> WHAT YOU NEED TO DO
Report only how many lines of the entries below contain the string "could".

[Extracted page text data]
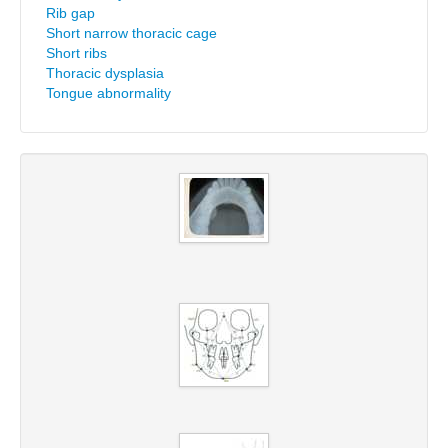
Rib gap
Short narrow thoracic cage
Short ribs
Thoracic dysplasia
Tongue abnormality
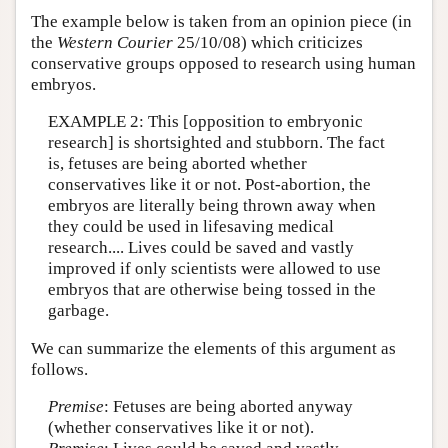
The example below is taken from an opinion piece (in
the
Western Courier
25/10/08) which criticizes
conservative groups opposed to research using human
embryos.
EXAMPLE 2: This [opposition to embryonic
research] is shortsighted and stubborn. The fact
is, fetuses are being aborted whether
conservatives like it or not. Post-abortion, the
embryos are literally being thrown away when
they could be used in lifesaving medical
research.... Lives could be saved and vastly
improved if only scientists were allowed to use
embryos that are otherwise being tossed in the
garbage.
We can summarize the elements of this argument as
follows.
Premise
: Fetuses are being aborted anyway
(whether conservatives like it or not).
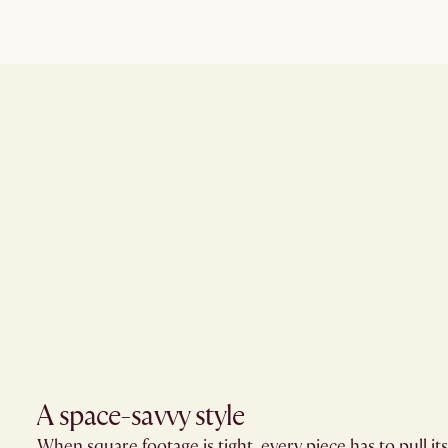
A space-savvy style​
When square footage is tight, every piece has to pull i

* * *

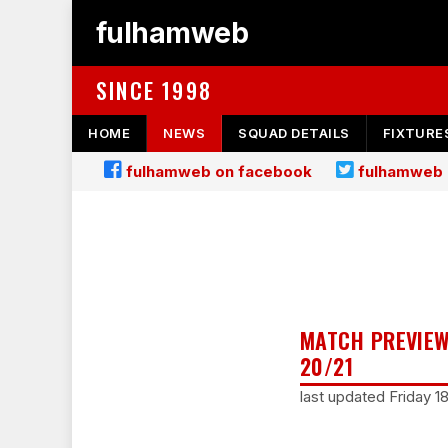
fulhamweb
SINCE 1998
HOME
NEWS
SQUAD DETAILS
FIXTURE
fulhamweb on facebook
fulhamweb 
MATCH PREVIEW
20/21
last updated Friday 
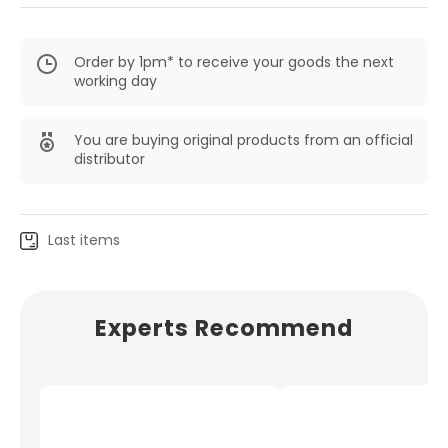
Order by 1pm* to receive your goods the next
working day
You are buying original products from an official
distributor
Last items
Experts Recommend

> OUTPUT OF THE EXERCISE
2